Below are some records. Return exactly the lines from the one containing "Staff had access" through the one containing "Engaging and involving", both included, and only those.
****************
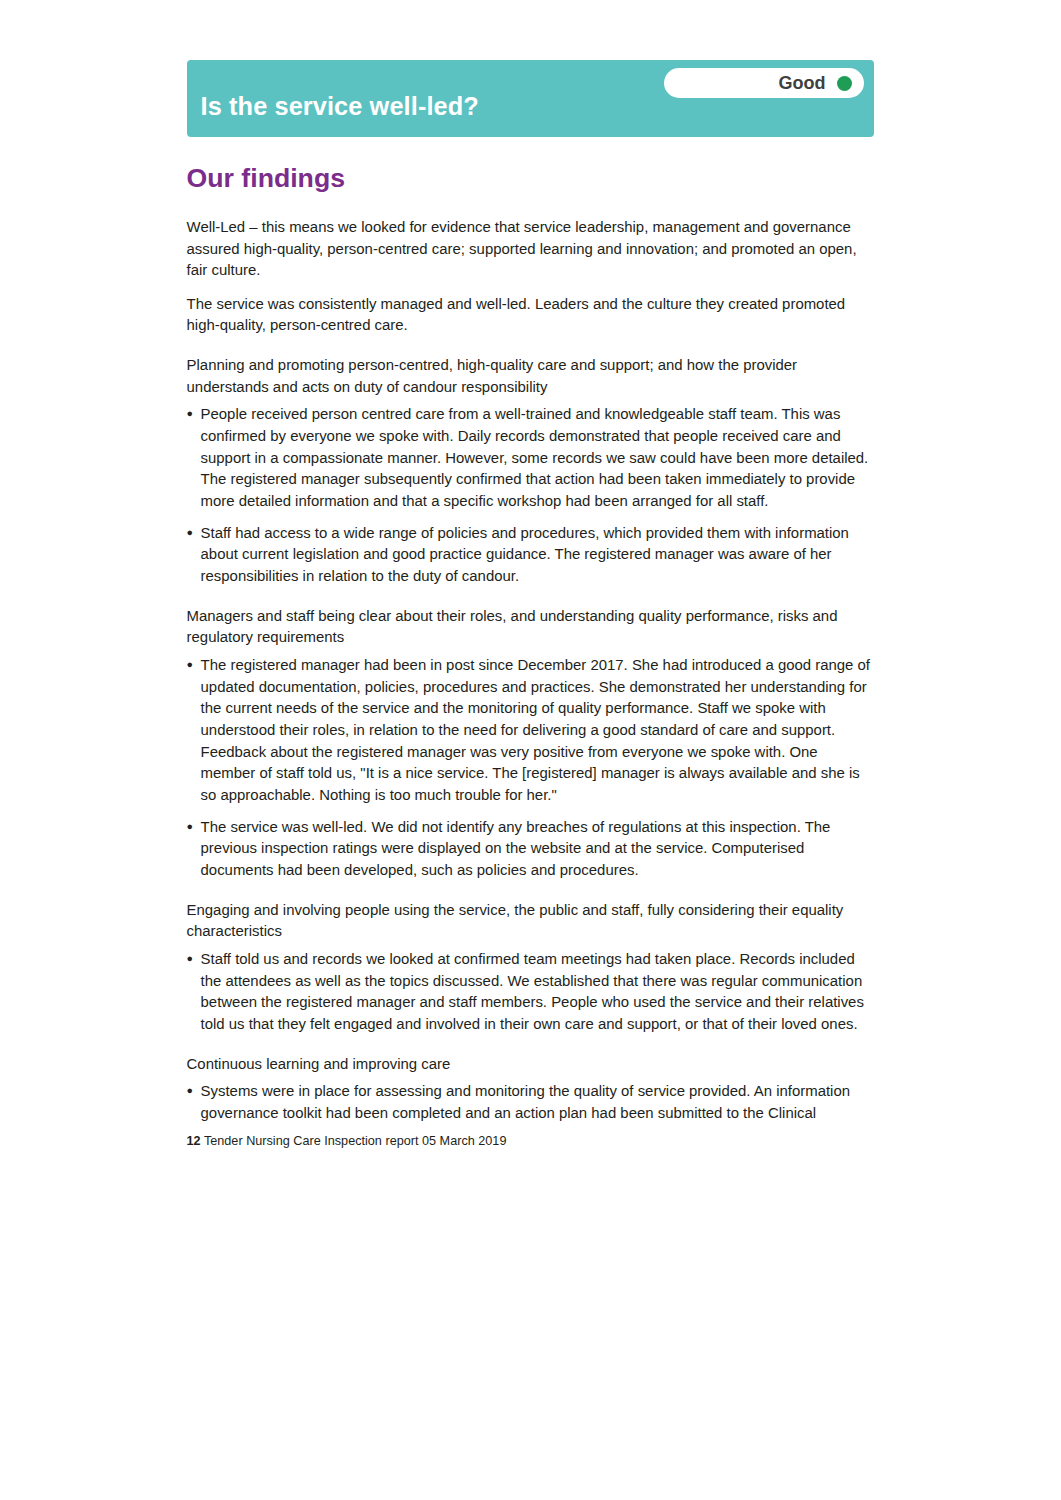Good
Is the service well-led?
Our findings
Well-Led – this means we looked for evidence that service leadership, management and governance assured high-quality, person-centred care; supported learning and innovation; and promoted an open, fair culture.
The service was consistently managed and well-led. Leaders and the culture they created promoted high-quality, person-centred care.
Planning and promoting person-centred, high-quality care and support; and how the provider understands and acts on duty of candour responsibility
People received person centred care from a well-trained and knowledgeable staff team. This was confirmed by everyone we spoke with. Daily records demonstrated that people received care and support in a compassionate manner. However, some records we saw could have been more detailed. The registered manager subsequently confirmed that action had been taken immediately to provide more detailed information and that a specific workshop had been arranged for all staff.
Staff had access to a wide range of policies and procedures, which provided them with information about current legislation and good practice guidance. The registered manager was aware of her responsibilities in relation to the duty of candour.
Managers and staff being clear about their roles, and understanding quality performance, risks and regulatory requirements
The registered manager had been in post since December 2017. She had introduced a good range of updated documentation, policies, procedures and practices. She demonstrated her understanding for the current needs of the service and the monitoring of quality performance. Staff we spoke with understood their roles, in relation to the need for delivering a good standard of care and support. Feedback about the registered manager was very positive from everyone we spoke with. One member of staff told us, "It is a nice service. The [registered] manager is always available and she is so approachable. Nothing is too much trouble for her."
The service was well-led. We did not identify any breaches of regulations at this inspection. The previous inspection ratings were displayed on the website and at the service. Computerised documents had been developed, such as policies and procedures.
Engaging and involving people using the service, the public and staff, fully considering their equality characteristics
Staff told us and records we looked at confirmed team meetings had taken place. Records included the attendees as well as the topics discussed. We established that there was regular communication between the registered manager and staff members. People who used the service and their relatives told us that they felt engaged and involved in their own care and support, or that of their loved ones.
Continuous learning and improving care
Systems were in place for assessing and monitoring the quality of service provided. An information governance toolkit had been completed and an action plan had been submitted to the Clinical
12 Tender Nursing Care Inspection report 05 March 2019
****************
> Solution for this exercise:
Staff had access to a wide range of policies and procedures, which provided them with information about current legislation and good practice guidance. The registered manager was aware of her responsibilities in relation to the duty of candour.
Managers and staff being clear about their roles, and understanding quality performance, risks and regulatory requirements
The registered manager had been in post since December 2017. She had introduced a good range of updated documentation, policies, procedures and practices. She demonstrated her understanding for the current needs of the service and the monitoring of quality performance. Staff we spoke with understood their roles, in relation to the need for delivering a good standard of care and support. Feedback about the registered manager was very positive from everyone we spoke with. One member of staff told us, "It is a nice service. The [registered] manager is always available and she is so approachable. Nothing is too much trouble for her."
The service was well-led. We did not identify any breaches of regulations at this inspection. The previous inspection ratings were displayed on the website and at the service. Computerised documents had been developed, such as policies and procedures.
Engaging and involving people using the service, the public and staff, fully considering their equality characteristics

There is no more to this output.